Florence Adler Swims Forever(62)



The handwriting on the note wasn’t Florence’s—it was neater and more controlled. When Fannie unfolded it, she saw that the message, which was short, had been written on a piece of hospital stationery.

Fannie,

Florence stopped by tonight but you were already asleep. You looked so peaceful that she hated to wake you. She asked me to tell you that she loves you, and that she’ll be thinking of you and the baby constantly over these next few weeks.

Bette



Fannie let the note slip from her fingers. It fell closed and settled on her lap. Was this really it? Florence was going to leave for France with no real good-bye? The thudding pain in Fannie’s temples had returned. She picked up the note again and reread Bette’s words. She asked me to tell you. Why would Florence have passed along a message through Bette when she could simply have woken her? Or asked Bette for a piece of stationery and a pen and written the note herself? Surely, Florence could have spared the two minutes it would have taken to toss off these few lines. Did she care so little about Fannie? Fannie’s breathing started to quicken. She crumbled the note into as tight a ball as she could manage and, letting out a low growl, threw it across the room and out into the hall.

Fannie pulled her nightgown back down over her stomach. Her hands had gone numb, and she could barely feel the cloth of the gown beneath her fingertips. A wave of nausea washed over her and then she was hot, so incredibly hot, that she kicked her sheets all the way to the bottom of the bed.

Dr. Rosenthal and a nurse Fannie didn’t recognize walked past her room on morning rounds. The doctor stooped to pick up the wad of paper, then glanced into Fannie’s room, as if he were trying to calculate its trajectory.

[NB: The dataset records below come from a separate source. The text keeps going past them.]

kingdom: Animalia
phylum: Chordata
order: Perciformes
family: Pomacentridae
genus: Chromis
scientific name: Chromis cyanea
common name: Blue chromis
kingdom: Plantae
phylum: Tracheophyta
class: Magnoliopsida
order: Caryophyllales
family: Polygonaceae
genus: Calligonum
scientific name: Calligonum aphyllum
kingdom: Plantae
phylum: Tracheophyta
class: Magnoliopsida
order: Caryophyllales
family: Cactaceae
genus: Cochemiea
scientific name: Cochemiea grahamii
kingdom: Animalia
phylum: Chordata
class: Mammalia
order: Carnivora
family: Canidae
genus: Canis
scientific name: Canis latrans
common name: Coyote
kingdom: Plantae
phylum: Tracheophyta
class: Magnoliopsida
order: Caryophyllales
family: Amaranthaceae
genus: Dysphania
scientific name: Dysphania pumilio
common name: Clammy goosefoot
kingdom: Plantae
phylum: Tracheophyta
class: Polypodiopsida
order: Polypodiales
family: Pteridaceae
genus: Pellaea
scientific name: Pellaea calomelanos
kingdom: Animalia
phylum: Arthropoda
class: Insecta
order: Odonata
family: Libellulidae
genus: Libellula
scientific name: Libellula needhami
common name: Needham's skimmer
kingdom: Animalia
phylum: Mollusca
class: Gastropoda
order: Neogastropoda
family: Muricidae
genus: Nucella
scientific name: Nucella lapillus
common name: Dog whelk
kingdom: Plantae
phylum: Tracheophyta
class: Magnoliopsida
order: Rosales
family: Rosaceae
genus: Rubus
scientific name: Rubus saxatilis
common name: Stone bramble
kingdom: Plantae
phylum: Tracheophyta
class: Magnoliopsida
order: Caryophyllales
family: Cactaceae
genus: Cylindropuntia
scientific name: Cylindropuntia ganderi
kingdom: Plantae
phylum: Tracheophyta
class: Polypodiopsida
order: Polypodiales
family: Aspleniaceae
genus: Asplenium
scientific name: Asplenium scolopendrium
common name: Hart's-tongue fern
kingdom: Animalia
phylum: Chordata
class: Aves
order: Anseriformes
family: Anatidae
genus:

“Fannie?” he said, hurrying into the room.

Fannie’s breath was coming in short bursts now. She had tried to put her head between her knees but found she couldn’t, not with the bulge of her stomach in the way. All she could do was lock her arms around her knees and rock back and forth, trying to get a gulp of air. It wasn’t working. What was wrong with everyone? Florence, Isaac, her mother, even Gussie? It was as if no one cared what happened to her.

“Fannie, can you hear me?” Dr. Rosenthal said. His voice sounded very far away and also like he was shouting. Why was he shouting?

She wanted to nod her head but it took so much effort.

“Helen, get the curtains. Make the room as dark as you can.”

Fannie heard the heavy whoosh of the curtains closing out the sun.

Dr. Rosenthal put a hand on her back and steadied her. “You have to breathe, Fannie. You understand?” he said.

She couldn’t.

“Did you get bad news?”

She nodded her head, tried to speak. “My sister—”

He moved his hand to her shoulder, squeezed it tight, and whispered, “I know.”

“She, she, she left for France without saying good-bye.”

Dr. Rosenthal removed his hand from Fannie’s shoulder. “Right,” he said as he busied himself monitoring her pulse and taking her blood pressure. Finally he sat down on the bed beside her. “Fannie, your numbers are very high. I’m tempted to induce your labor right now.”

The threat shocked Fannie back into her own consciousness. “It’s too soon.”

“Well, then, listen to me. I don’t give a damn whether your sister is swimming around the horn of Africa, and, from this point forward, neither do you. Your only concern is this baby and carrying it safely to term. Do you understand?”

Fannie couldn’t make so much as a word in response.

“Do you understand?” repeated Dr. Rosenthal.

She nodded vigorously.

He removed the extra pillows from behind her back, told her to lie down, and then, perhaps thinking better of his directness, added “please.” As she did so, he scribbled something on a small piece of paper and handed it to the nurse. “Will you get this?” he asked, quietly. “A hundred milligrams.”

When Fannie was flat on her back, staring at the dark ceiling, he spoke again. “Here are my new rules: No daylight, no getting out of bed. Helen is going to give you something that will help you relax, and we’re going to see if you can get your blood pressure down on your own.”

“And if I can’t?”

“I think you can.”

The nurse hurried back into the room, carrying a small tray. She set it on the table beside the bed and asked Fannie if she could roll over onto her side.

Fannie did as she was told and a moment later, she felt the pinch of a needle in the soft flesh of her backside. As the nurse pushed the syringe down, Fannie imagined its contents spilling throughout her body, enveloping the baby, touching all the neglected parts of her. The baby kicked. I’m here with you, Fannie thought, though she had never felt so alone.





Joseph


On the day his younger daughter would have sailed to France, Joseph found he was too distracted to get much of anything done.

“Mrs. Simons, is that pair of binoculars still around here somewhere?” he called from his office as he searched his desk for his keys.

Joseph pulled the car around the front of the building and was about to turn onto Mediterranean Avenue when he noticed a man, dressed in a seersucker suit, walking toward him. The man was almost directly in front of the car when Joseph realized he was Stuart. He rolled down his window and called to him.